This editorial, by former U.S. Senator Jim Talent (R-MO), originally appeared in The Hill. He makes a case for renewable energy and encourages the administration to do the same.

On November 30, President Obama will join leaders from 196 nations in Paris for the COP 21 United Nations Conference on Climate Change. Ironically, that same day, his Environmental Protection Agency could deliver a crippling blow to the Renewable Fuel Standard (RFS), the only federal law on the books that has actually seen success in reducing greenhouse gas emissions.

Regardless of where one stands on the issue of climate change, it is abundantly clear that the president is focusing on dubious solutions to his stated goal of bringing about a time when “the rise of the oceans began to slow.” The administration is talking out of both sides of its mouth on the necessity of greenhouse gas reduction, showing stunning hypocrisy in turning its back on the RFS while promoting other, more costly and less effective approaches to reduce CO2 emissions.

When I was in the Senate, we passed the RFS with wide bipartisan support in 2005—and it was signed into law by President George W. Bush—providing a clear timetable and set of targets in order to reduce our dependence on foreign oil and harness a fuel sector of homegrown, renewable alternatives. The RFS did this by requiring an increasing percentage of biofuels be blended into the fuel supply year after year through 2022, allowing time for the renewable fuel industry to mature.

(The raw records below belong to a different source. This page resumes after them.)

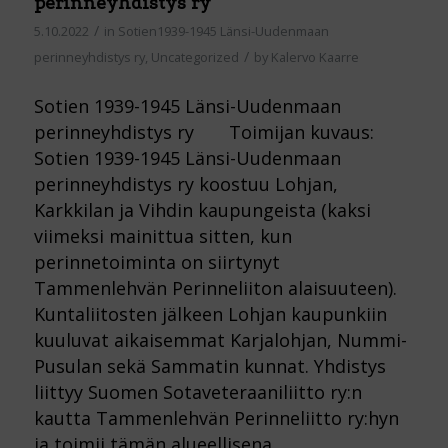
perinneyhdistys ry
/
5.10.2022
in
Sotien1939-1945 Länsi-Uudenmaan
/
perinneyhdistys ry
,
Uncategorized
by
Kalervo Kaarre
Sotien 1939-1945 Länsi-Uudenmaan
perinneyhdistys ry Toimijan kuvaus:
Sotien 1939-1945 Länsi-Uudenmaan
perinneyhdistys ry koostuu Lohjan,
Karkkilan ja Vihdin kaupungeista (kaksi
viimeksi mainittua sitten, kun
perinnetoiminta on siirtynyt
Tammenlehvän Perinneliiton alaisuuteen).
Kuntaliitosten jälkeen Lohjan kaupunkiin
kuuluvat aikaisemmat Karjalohjan, Nummi-
Pusulan sekä Sammatin kunnat. Yhdistys
liittyy Suomen Sotaveteraaniliitto ry:n
kautta Tammenlehvän Perinneliitto ry:hyn
ja toimii tämän alueellisena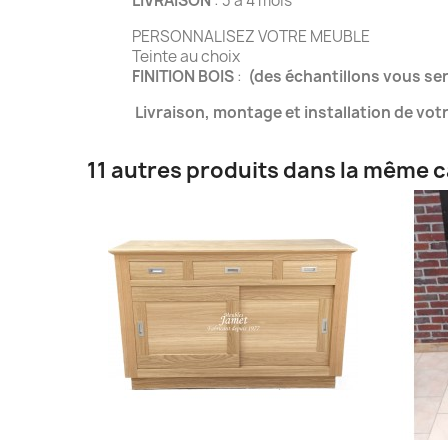
LIVRAISON
: 3 à 4 mois
PERSONNALISEZ VOTRE MEUBLE
Teinte au choix
FINITION BOIS
:
(des échantillons vous s
Livraison, montage et installation de vo
11 autres produits dans la même c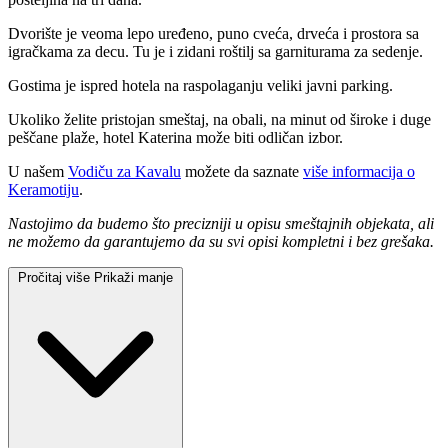
Dvorište je veoma lepo uređeno, puno cveća, drveća i prostora sa
igračkama za decu. Tu je i zidani roštilj sa garniturama za sedenje.
Gostima je ispred hotela na raspolaganju veliki javni parking.
Ukoliko želite pristojan smeštaj, na obali, na minut od široke i duge
peščane plaže, hotel Katerina može biti odličan izbor.
U našem
Vodiču za Kavalu
možete da saznate
više informacija o
Keramotiju
.
Nastojimo da budemo što precizniji u opisu smeštajnih objekata, ali
ne možemo da garantujemo da su svi opisi kompletni i bez grešaka.
Pročitaj više
Prikaži manje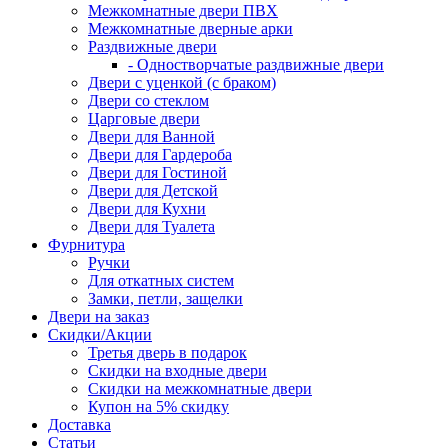
Межкомнатные двери ПВХ
Межкомнатные дверные арки
Раздвижные двери
- Одностворчатые раздвижные двери
Двери с уценкой (с браком)
Двери со стеклом
Царговые двери
Двери для Ванной
Двери для Гардероба
Двери для Гостиной
Двери для Детской
Двери для Кухни
Двери для Туалета
Фурнитура
Ручки
Для откатных систем
Замки, петли, защелки
Двери на заказ
Скидки/Акции
Третья дверь в подарок
Скидки на входные двери
Скидки на межкомнатные двери
Купон на 5% скидку
Доставка
Статьи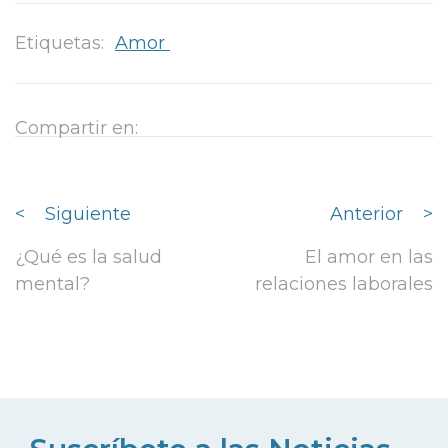
Etiquetas:
Amor
Compartir en:
<
Siguiente
Anterior
>
¿Qué es la salud
El amor en las
mental?
relaciones laborales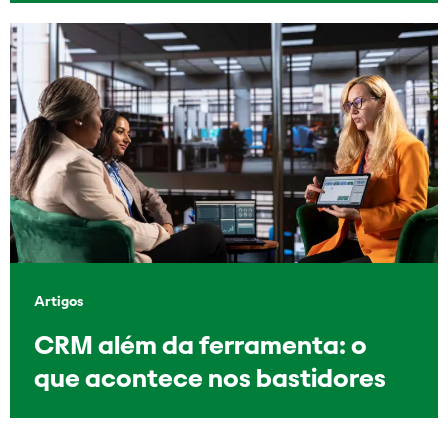
Artigos
CRM além da ferramenta: o
que acontece nos bastidores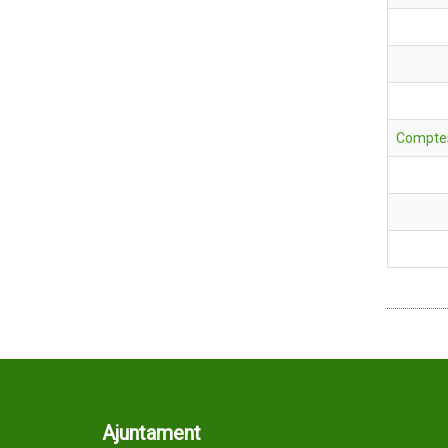
Comptes
Ajuntament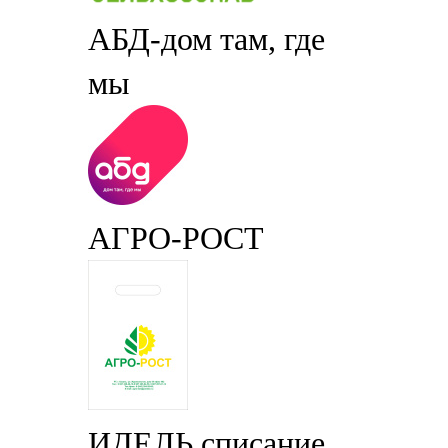
АБД-дом там, где
мы
АГРО-РОСТ
ИДЕЛЬ списание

By any standard, the RFS has been a success. Billions have been invested into the budding industry, which currently supports 850,000 well-paying jobs around the country. It has lowered gas prices by $1.09 per gallon, saving the average American household $1,200 on their gas bill. And it has helped reduce our foreign oil imports to the lowest level in 20 years.

As for the environmental impact, this year was the RFS’s ten year anniversary. In that time, the RFS has reduced transportation-related carbon emissions by over 589 million metric tons, or the equivalent of removing more than 124 million cars off of the road.

When Barack Obama was running for president in 2008, he spoke to a group of governors at a climate conference in Los Angeles and pledged, “When I am president, any governor who’s willing to promote clean energy will have a partner in the White House. Any company that’s willing to invest in clean energy will have an ally in Washington.” These allies seem to be companies in the business of solar, because, for the last two years, the EPA has been rolling back this successful policy to the detriment of investors who have contributed billions to the renewable fuels industry.

After nearly three years of delays, it took a federal court order to force EPA to finalize this year’s rule. In May, the EPA released its new proposal, substantially lowering the amount of biofuel that’s required to be blended into American gasoline and adding a new loophole in the law that would allow oil companies to control how much renewable fuel is blended from year to year. If this is the plan finalized on November 30, the EPA will be responsible for the carbon equivalent of adding 7.3 million cars to the road in 2015 alone. Not only would this be a giant step backward, it would fly in the face of the law’s intent.

The RFS is sound policy on many levels, from job creation to reduced dependence on foreign oil. It has also been uniquely successful in delivering these benefits while also achieving the stated goal of Obama: cleaner energy production. The policy solutions he is proposing in Paris will be costly and unlikely to deliver the result he seeks. Setting that aside, it would make sense for the president to, at a minimum, advance the policy goals of the RFS and add ethanol production to the agenda in Paris — at least then he’d be supporting a broadly successful policy, instead of more job killing regulations. The first step for Obama to achieve his goal of cleaner energy production can happen here at home, starting with him directing the EPA to stick to the Renewable Fuel Standard as it was written into law.